Hoje nem tudo é futebol para a torcida do Flamengo.
Hoje tudo é futebol para a torcida do Inter.
Isso para quem sobreviveu ao infarto na noite desta quarta-feira (20/5).
O colorado saiu vencedor aos 44 minutos do segundo tempo, em 2 a 1 eletrizante, e passa às semifinais da Copa do Brasil para enfrentar o Coritiba de Renê Simões. Foi uma decisão antecipada. O Flamengo mostrou-se destemido, com meio-campo compacto, boas assistências de Ibson, insistências barulhentas de Toró e um toque de bola rápido e objetivo entre Kleberson, Leo Moura, Juan e Zé Roberto.

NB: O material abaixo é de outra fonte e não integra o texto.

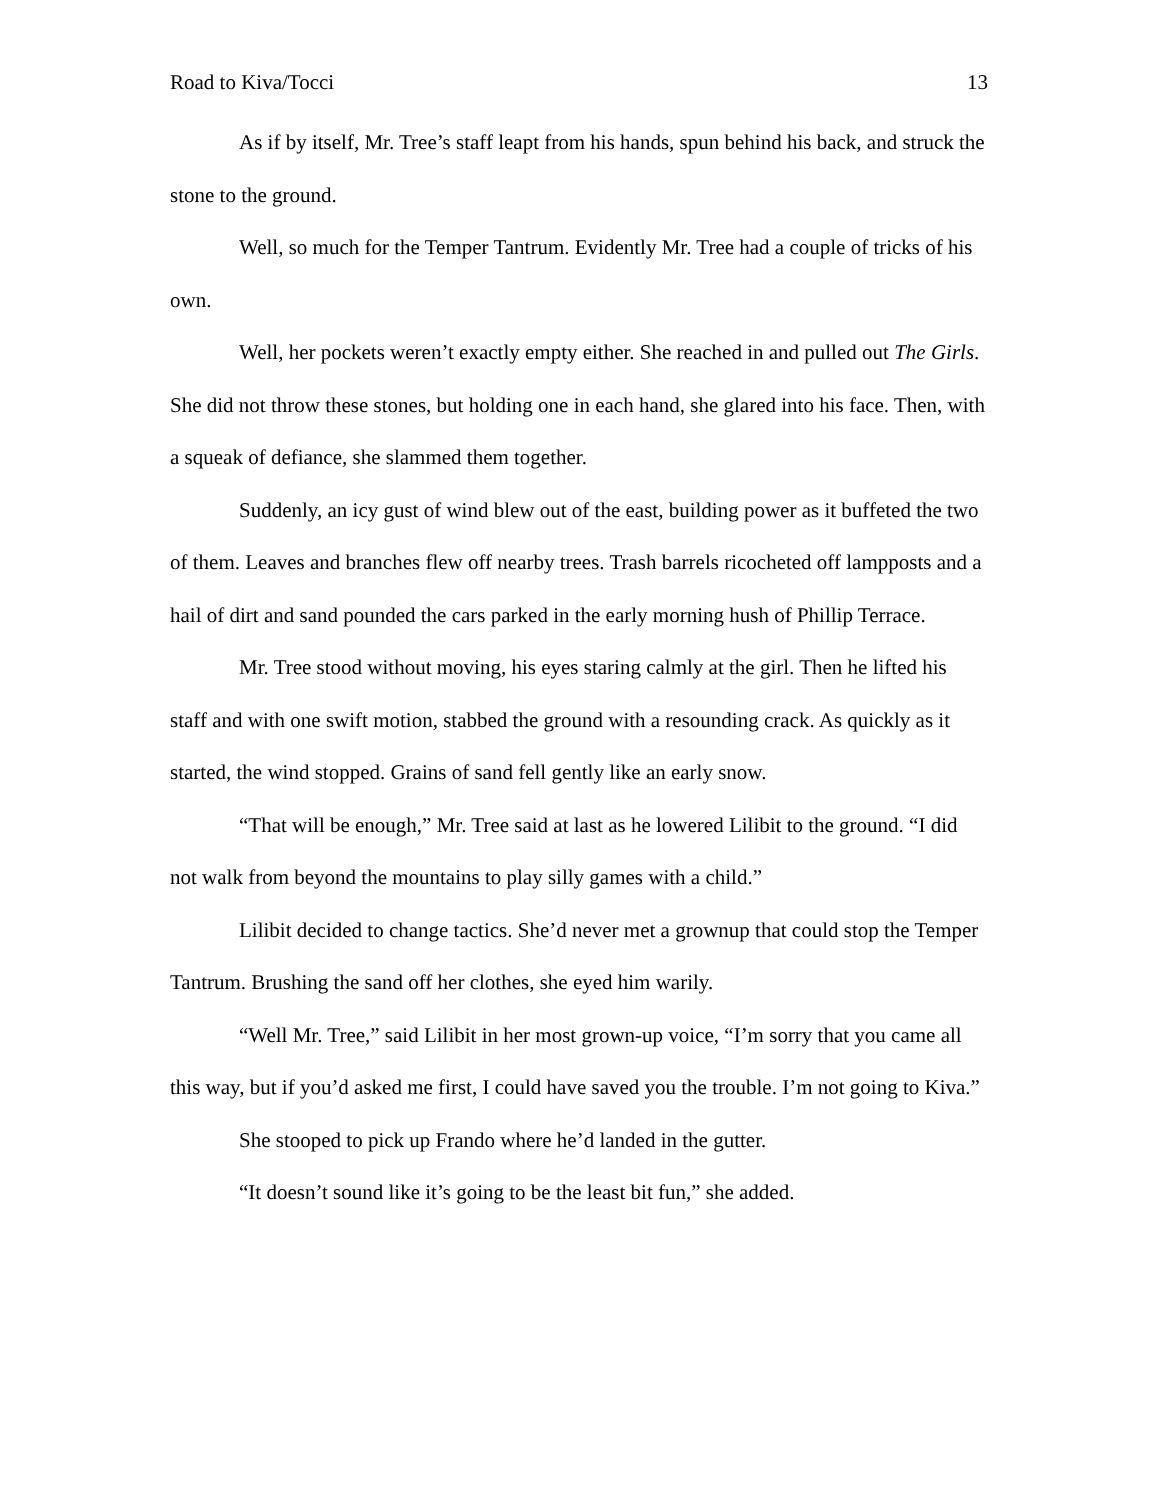Road to Kiva/Tocci 13
As if by itself, Mr. Tree’s staff leapt from his hands, spun behind his back, and struck the stone to the ground.
Well, so much for the Temper Tantrum. Evidently Mr. Tree had a couple of tricks of his own.
Well, her pockets weren’t exactly empty either. She reached in and pulled out The Girls. She did not throw these stones, but holding one in each hand, she glared into his face. Then, with a squeak of defiance, she slammed them together.
Suddenly, an icy gust of wind blew out of the east, building power as it buffeted the two of them. Leaves and branches flew off nearby trees. Trash barrels ricocheted off lampposts and a hail of dirt and sand pounded the cars parked in the early morning hush of Phillip Terrace.
Mr. Tree stood without moving, his eyes staring calmly at the girl. Then he lifted his staff and with one swift motion, stabbed the ground with a resounding crack. As quickly as it started, the wind stopped. Grains of sand fell gently like an early snow.
“That will be enough,” Mr. Tree said at last as he lowered Lilibit to the ground. “I did not walk from beyond the mountains to play silly games with a child.”
Lilibit decided to change tactics. She’d never met a grownup that could stop the Temper Tantrum. Brushing the sand off her clothes, she eyed him warily.
“Well Mr. Tree,” said Lilibit in her most grown-up voice, “I’m sorry that you came all this way, but if you’d asked me first, I could have saved you the trouble. I’m not going to Kiva.”
She stooped to pick up Frando where he’d landed in the gutter.
“It doesn’t sound like it’s going to be the least bit fun,” she added.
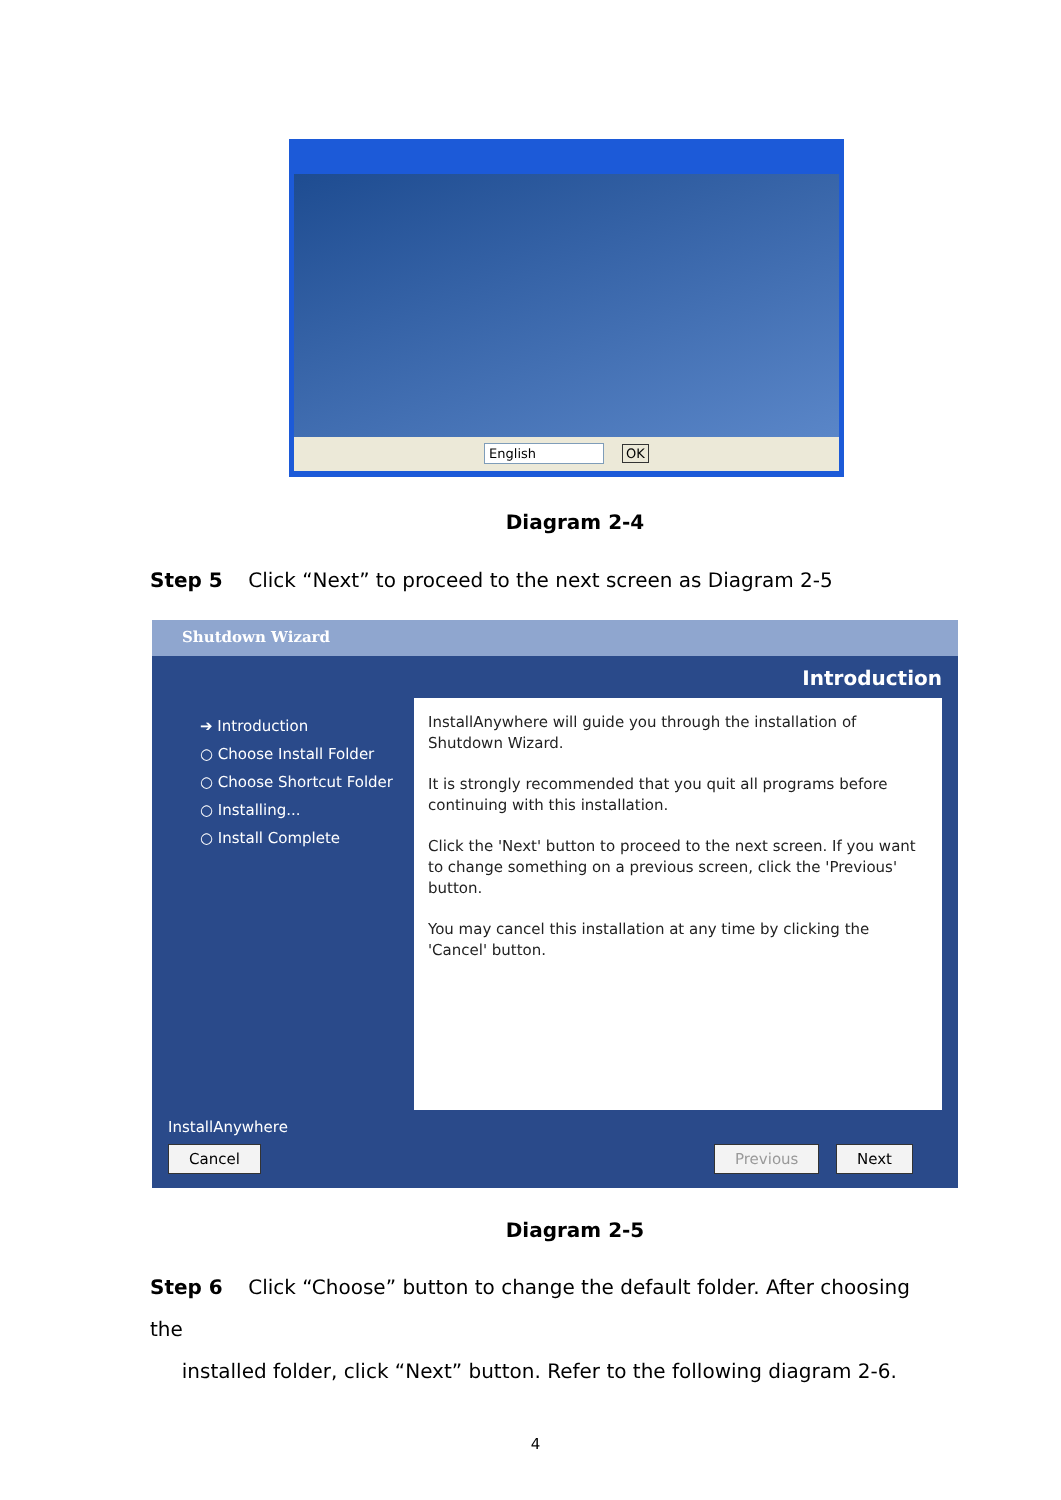English OK
Diagram 2-4
Step 5 Click “Next” to proceed to the next screen as Diagram 2-5
Shutdown Wizard
Introduction
➔ Introduction
○ Choose Install Folder
○ Choose Shortcut Folder
○ Installing...
○ Install Complete
InstallAnywhere will guide you through the installation of Shutdown Wizard.
It is strongly recommended that you quit all programs before continuing with this installation.
Click the 'Next' button to proceed to the next screen. If you want to change something on a previous screen, click the 'Previous' button.
You may cancel this installation at any time by clicking the 'Cancel' button.
InstallAnywhere
Cancel Previous Next
Diagram 2-5
Step 6 Click “Choose” button to change the default folder. After choosing the
installed folder, click “Next” button. Refer to the following diagram 2-6.
4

Clássico nervoso, tenso, típico da série de mata-mata e da administração de resultados. Copa do Brasil é militar: para grandes estrategistas. Campeonato Brasileiro é civil: para os melhores técnicos.
O justo seria um empate. Um empate histérico que só existe na Copa do Brasil, quando gol fora vale dois e beneficiaria a Gávea.
Mas igualdade não rende boa ficção.
Sortilégio para a massa vermelha, fatalidade para a avalanche rubro-negra. O destino quis ironicamente que um jogador formado pelo Flamengo, Andrezinho, batesse a última cobrança de falta do jogo no ângulo do goleiro Bruno. Indefensável. O destino quis que Andrezinho selasse a vitória apertada, sem chance para reação, logo ele que estava apenas há quatro minutos em campo. O destino tem caprichos de romancista. Quem deveria cobrar era D' Alessandro, chutador oficial daquela e de outras distâncias. Mas Andrezinho se impôs, pediu a bola e fez. Avisou aos seus colegas: “jogador tem que ter personalidade”. Esbanjou temperamento, com aquela inconseqüência e talento trágico que formam os heróis. Se D' Alessandro errasse, não seria vaiado, assim como desperdiçou duas outras chances parecidas. Mas se Andrezinho turvasse a pontaria seria crucificado. Todos diriam que era exclusividade do D'Alessandro e ele roubou a derradeira oportunidade. O destino quis a soberba do subtexto.
Andrezinho renova a lenda de Escurinho (que entrava para definir o resultado na década de 70). É o reserva mais titular do colorado.
O destino quis que Nilmar ciscasse passe de Juan e disparasse, sinuoso, para servir graciosamente Taison na área. Lance absolutamente rápido - todo replay é insuficiente. Um a zero. Nilmar tem um jeito avoado entre os zagueiros, sugere que não está prestando atenção e de repente liga o motor e desaparece pelas pontas. É o falso distraído.
Com uma formação ofensiva constituída por Nilmar, Taison e D'Alessandro, todo ataque será um contra-ataque.
O destino quis que o Inter pagasse o valor exato da classificação e Lauro perdesse a invencibilidade de 639 minutos sem levar gol quando Emerson completou cruzamento na pequena área.
O destino quis que Guiñazu fosse o melhor na partida (o Rolo Compressor está virando o blog do Guiñazu). Deflagro uma campanha para a naturalização do argentino, que é o Dunga que Dunga nunca conseguiu ser. Ele corre e marca como um Maradona dopado. Não é somente a garra, é sua mobilidade feroz, acrobática, visionária dos desarmes. O volante mais completo que apareceu às margens do Guaíba.
O destino quis que Fernandão e Rafael Sobis (campeões da Libertadores) assistissem da arquibancada ao novo Inter, mordendo os lábios de nostalgia. Será que teriam lugar no time?
O destino quis, quem vai contestar a perfeição dos detalhes?